Did Elphaba know? They had been banking on it.
He had to find her.
"Elphaba!" he called.
He had been walking along a very faint, narrow trail through the endless corn, but it was getting him nowhere. For hours now, he had seen nothing but corn, sky, and the occasional wispy cloud that had nothing to do with anything and so disappeared as quickly as it came.
He pushed his way through the stalks of maize, and immediately his speed halved. He felt no pain, as Elphaba intended, but the discomfort was prominent as the stalks scratched open his shirt, his pants, his corn-husk skin. Occasionally he called out for Elphaba, for somebody, anybody. He was a man, he kept reminding himself, and men aren't inclined to express cowardice, even to only a few crows. But the monotony was driving him crazy.
He began talking to himself. "How can I hear?" he asked nobody and everybody. "My ears are made of I don't know what. I never paid attention in science – or history – or math – or anything, really – but I know there's something inside my ear that makes it hear-" he laughed manically at his unintentional rhyme, "-and if all that is made of plant material, if it's there at all, how can I hear myself talking? How can I hear the crows squawking? How can I . . ."
He took a deep breath, ready to burst into song, but a second later decided against it.
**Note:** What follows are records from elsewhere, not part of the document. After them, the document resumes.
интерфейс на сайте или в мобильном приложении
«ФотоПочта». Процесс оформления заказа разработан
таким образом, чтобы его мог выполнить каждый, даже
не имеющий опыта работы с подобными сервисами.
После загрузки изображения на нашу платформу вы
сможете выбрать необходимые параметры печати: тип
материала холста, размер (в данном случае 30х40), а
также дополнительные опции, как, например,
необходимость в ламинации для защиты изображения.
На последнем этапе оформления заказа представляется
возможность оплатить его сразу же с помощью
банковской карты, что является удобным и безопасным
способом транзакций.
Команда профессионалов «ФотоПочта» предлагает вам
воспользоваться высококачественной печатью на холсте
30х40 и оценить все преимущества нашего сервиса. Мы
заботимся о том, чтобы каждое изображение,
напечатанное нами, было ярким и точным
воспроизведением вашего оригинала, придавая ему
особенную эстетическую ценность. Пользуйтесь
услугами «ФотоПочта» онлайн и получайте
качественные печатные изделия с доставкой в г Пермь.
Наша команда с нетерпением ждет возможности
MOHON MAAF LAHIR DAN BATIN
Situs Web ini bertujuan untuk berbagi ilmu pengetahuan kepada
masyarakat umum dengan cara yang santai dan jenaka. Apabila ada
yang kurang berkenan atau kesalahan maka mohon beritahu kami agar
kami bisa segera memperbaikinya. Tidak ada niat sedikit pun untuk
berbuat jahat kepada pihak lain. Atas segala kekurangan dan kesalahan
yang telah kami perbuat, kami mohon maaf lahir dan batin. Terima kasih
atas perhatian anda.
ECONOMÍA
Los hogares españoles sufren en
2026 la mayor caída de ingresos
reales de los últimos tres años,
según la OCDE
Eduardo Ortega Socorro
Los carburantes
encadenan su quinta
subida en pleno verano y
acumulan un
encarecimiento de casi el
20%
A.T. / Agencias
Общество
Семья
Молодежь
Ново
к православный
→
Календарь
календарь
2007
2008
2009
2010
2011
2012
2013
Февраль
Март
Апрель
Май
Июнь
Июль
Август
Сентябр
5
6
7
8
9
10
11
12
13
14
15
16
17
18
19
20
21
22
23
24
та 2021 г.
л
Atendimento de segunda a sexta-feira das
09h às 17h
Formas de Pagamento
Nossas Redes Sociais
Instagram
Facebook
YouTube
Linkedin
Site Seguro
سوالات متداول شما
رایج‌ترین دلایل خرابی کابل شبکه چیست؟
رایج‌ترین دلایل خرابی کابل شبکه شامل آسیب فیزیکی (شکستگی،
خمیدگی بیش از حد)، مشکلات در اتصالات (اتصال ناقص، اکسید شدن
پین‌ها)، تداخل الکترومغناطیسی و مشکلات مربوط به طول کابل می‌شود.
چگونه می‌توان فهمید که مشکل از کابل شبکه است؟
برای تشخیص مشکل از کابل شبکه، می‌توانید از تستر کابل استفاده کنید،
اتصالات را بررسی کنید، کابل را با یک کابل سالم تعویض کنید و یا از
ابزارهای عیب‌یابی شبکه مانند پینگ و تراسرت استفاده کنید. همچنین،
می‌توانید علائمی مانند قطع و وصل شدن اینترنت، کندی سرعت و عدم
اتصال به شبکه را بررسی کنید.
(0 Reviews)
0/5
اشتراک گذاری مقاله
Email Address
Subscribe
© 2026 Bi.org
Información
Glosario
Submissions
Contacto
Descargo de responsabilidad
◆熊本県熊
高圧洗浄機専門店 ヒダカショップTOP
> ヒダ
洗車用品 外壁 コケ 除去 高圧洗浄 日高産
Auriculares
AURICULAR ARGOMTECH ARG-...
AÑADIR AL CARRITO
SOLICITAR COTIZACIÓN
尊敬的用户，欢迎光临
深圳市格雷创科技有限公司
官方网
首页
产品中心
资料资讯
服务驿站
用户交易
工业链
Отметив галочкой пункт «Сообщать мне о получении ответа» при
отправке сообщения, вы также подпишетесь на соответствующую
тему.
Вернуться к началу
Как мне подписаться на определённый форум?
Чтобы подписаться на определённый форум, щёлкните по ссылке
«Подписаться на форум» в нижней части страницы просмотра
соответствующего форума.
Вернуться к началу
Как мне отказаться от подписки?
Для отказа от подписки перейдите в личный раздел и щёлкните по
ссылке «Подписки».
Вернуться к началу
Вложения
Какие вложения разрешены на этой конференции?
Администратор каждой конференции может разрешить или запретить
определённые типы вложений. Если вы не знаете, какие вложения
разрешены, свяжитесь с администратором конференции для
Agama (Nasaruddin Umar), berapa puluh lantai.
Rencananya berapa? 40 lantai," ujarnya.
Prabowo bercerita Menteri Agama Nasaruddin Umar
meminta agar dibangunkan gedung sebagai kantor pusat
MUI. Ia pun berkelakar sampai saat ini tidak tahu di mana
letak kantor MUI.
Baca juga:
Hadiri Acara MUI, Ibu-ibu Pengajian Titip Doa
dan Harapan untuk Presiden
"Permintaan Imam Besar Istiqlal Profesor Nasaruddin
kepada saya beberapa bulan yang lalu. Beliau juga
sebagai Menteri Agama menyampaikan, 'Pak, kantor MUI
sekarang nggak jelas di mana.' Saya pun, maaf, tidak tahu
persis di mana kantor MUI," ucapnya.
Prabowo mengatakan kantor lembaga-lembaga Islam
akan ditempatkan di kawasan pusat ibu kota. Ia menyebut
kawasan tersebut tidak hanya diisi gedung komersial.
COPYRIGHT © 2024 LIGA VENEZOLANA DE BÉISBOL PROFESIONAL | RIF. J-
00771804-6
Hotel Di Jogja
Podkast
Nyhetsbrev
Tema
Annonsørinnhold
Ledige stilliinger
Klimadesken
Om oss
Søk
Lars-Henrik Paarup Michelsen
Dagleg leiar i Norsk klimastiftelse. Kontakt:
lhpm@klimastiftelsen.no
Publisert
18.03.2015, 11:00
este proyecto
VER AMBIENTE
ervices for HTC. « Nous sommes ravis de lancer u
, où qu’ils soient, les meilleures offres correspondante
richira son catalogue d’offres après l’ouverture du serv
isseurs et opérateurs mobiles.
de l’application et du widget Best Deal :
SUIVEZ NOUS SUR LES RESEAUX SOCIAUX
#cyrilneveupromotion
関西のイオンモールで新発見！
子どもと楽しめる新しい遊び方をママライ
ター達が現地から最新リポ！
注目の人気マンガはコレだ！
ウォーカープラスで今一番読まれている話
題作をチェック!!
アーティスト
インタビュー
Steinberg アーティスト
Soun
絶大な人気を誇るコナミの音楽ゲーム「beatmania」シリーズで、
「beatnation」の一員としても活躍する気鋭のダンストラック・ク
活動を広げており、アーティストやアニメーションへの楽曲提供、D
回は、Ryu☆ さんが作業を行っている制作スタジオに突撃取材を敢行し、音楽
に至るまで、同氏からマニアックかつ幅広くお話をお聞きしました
It just didn't seem right here, didn't seem like something the people would do.
Not that he had seen any person other than Elphaba, who was too amazing to be a person . . .
At one point he sat, gave up. She can find me here, he reasoned. Just because sorcery isn't widespread doesn't mean she can't perform it herself. She can cast some hocus-pocus spell out of that book of hers and find me in a snap. All I have to do is sleep and wait.
Ten seconds later he was up again, running, knocking down cornstalks, frantically thinking, I have to find her! Where is she? Is she hurt? I HAVE TO FIND HER!
He shook his head as hard as he could; hoping that his many excess thoughts would fly out and go spinning away like the clouds. When the world (or at least, this one) came back into focus, he saw something other than corn. He blinked a few times, praying that it was what he thought it was, and not something wonderfully horrible indigenous to this universe.
It was only a tree.
It was a beautiful, lonely tree, the kind that Elphaba would like to sit under and think. Trees like that weren't found much in Oz – most trees were surrounded by other trees, in government-designated forests, only destroyable if the Wizard said okay.
He made his way towards it, and it became clearer. Its bark was smooth, not crusty, and the leaves looked as though they had been glued on as an afterthought. The trunk was one for about five feet, and then it branched off in two parts with a feeble attempt at a third, perfect for sitting, if you could climb it.
When he first saw it, he had thought it stood among the corn, but as he got closer he realized that the field ended, and the tree marked that ending. The tree wasn't alone, either.
He recognized Elphaba instantly, though her back was turned and no skin was visible. She was talking to somebody, gesturing wildly. Fiyero guessed that either the people here were extraordinarily small, or she was talking to a child. As he approached, every breath a sigh of relief, he heard part of the conversation. A piping little girl's voice, not dissimilar from the one whose owner had supposedly "killed" the "witch", asked, "Then . . . why is your skin green?" She hiccupped slightly, which Fiyero took to mean she had just finished crying.
Elphaba chuckled, made a small gesture to Fiyero from behind her back, and replied, "Same reason the scarecrow behind me is walking and will soon ask me what the heck I think I'm doing."